The President shall impose property and visa-blocking sanctions on foreign persons responsible for gross human rights violations in Hong Kong.
A predictable left-of-center reaction foreshadows the political discussion to come in the U.S.:
“I believe that this will hurt Hong Kong people in myriad ways,” said Richard Bush, a fellow with the Brookings Institution and author of Hong Kong in the Shadow of China: Living with the Leviathan. “Among other things, it will confirm the People’s Republic of China view that the US wants to undermine its rule of Hong Kong.”

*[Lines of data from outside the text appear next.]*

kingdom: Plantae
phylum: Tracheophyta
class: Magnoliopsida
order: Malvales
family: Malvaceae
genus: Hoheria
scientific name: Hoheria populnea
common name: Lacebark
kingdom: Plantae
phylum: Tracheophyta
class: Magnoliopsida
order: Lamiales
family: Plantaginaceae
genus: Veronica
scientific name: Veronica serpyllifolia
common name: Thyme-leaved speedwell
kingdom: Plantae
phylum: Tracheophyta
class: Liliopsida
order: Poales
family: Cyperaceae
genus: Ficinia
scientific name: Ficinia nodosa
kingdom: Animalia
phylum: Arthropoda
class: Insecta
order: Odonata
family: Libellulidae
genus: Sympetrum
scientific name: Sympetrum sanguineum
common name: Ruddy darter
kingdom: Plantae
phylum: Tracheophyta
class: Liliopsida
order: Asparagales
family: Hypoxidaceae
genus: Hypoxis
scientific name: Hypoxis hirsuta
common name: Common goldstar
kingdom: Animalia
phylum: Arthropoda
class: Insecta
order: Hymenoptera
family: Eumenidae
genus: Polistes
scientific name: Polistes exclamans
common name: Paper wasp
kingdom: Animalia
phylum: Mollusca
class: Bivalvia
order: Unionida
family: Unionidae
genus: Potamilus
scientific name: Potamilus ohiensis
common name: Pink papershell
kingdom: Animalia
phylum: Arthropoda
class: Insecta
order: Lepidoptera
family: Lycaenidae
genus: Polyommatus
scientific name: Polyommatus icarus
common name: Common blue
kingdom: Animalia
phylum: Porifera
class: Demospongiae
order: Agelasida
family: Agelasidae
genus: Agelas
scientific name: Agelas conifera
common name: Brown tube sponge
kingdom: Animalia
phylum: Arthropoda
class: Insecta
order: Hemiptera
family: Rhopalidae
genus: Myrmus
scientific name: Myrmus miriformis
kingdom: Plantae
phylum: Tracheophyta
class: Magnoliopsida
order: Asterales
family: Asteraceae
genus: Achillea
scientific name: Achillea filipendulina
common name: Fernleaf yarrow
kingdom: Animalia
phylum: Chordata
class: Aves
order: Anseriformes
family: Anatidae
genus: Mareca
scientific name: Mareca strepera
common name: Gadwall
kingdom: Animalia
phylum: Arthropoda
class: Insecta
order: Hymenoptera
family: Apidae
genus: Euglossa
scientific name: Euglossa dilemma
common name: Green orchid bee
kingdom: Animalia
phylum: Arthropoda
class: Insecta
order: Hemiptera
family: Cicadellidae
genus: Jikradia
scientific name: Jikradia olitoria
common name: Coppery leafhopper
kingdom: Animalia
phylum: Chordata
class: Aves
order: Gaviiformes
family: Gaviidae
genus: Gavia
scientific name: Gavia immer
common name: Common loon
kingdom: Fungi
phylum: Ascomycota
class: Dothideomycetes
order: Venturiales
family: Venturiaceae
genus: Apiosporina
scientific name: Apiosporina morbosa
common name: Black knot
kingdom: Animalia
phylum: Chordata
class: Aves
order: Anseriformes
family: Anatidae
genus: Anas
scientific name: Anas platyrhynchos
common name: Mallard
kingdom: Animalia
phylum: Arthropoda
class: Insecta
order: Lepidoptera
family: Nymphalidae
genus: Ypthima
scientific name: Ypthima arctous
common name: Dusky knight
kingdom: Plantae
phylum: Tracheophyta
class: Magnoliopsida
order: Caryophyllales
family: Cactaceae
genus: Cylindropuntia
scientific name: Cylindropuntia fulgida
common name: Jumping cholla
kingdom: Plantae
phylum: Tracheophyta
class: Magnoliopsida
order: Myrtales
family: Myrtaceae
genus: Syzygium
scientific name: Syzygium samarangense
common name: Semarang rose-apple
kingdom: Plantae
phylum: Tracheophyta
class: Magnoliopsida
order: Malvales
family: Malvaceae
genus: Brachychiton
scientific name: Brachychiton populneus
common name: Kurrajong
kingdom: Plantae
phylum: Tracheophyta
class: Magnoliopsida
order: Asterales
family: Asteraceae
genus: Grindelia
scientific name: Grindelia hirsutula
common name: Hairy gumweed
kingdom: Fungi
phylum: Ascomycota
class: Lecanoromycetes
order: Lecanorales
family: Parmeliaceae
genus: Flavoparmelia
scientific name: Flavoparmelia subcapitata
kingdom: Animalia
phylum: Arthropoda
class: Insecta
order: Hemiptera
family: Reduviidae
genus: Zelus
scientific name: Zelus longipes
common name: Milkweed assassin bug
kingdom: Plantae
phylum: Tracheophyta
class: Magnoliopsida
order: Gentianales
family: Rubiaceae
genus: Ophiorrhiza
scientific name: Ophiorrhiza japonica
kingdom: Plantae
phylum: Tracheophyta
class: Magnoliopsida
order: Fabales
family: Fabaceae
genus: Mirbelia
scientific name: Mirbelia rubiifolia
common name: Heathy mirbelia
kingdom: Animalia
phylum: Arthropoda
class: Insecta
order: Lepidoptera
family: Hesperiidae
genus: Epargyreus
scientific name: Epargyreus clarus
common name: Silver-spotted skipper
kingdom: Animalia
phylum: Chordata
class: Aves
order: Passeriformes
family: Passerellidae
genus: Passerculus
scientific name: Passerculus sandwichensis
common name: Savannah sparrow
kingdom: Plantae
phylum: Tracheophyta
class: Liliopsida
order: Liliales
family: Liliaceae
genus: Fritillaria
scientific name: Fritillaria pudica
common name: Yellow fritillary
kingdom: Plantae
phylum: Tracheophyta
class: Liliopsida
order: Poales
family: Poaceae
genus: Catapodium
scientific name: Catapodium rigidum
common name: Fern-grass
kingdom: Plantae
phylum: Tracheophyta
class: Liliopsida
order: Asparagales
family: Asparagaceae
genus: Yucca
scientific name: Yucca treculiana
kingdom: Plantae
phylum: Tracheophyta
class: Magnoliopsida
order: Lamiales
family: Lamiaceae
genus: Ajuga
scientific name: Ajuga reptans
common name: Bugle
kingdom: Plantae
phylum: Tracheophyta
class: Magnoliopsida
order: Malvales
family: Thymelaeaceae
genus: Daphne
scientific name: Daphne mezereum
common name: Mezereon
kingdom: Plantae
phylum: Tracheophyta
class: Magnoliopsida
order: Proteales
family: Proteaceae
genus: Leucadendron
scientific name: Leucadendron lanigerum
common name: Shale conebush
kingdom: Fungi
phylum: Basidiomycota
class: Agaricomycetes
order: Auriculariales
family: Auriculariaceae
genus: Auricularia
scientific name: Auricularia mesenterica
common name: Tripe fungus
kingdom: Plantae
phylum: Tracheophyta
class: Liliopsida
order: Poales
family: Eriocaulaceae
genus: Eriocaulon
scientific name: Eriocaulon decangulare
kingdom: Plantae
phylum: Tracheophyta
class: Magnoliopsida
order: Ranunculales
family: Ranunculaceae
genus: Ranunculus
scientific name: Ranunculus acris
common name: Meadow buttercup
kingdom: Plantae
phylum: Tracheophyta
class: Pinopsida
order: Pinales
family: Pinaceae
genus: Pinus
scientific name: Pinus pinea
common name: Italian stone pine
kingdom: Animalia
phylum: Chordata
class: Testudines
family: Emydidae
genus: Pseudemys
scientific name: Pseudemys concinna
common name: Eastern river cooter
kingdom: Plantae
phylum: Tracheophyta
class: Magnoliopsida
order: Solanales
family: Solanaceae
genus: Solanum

Beijing has spent the past 17 months undermining Hong Kong’s special status. The United States has consistently reacted and condemned China’s actions. Bush’s comment may as well have come from the Chinese foreign ministry. The United States has an obligation to respond if that status becomes a fiction. Hundreds of American companies operate in and through Hong Kong. It is one of the world’s financial hubs.
The next move is China’s to make.
Xi met with the heads of the People’s Liberation Army this week and told them to “scale up battle preparedness.”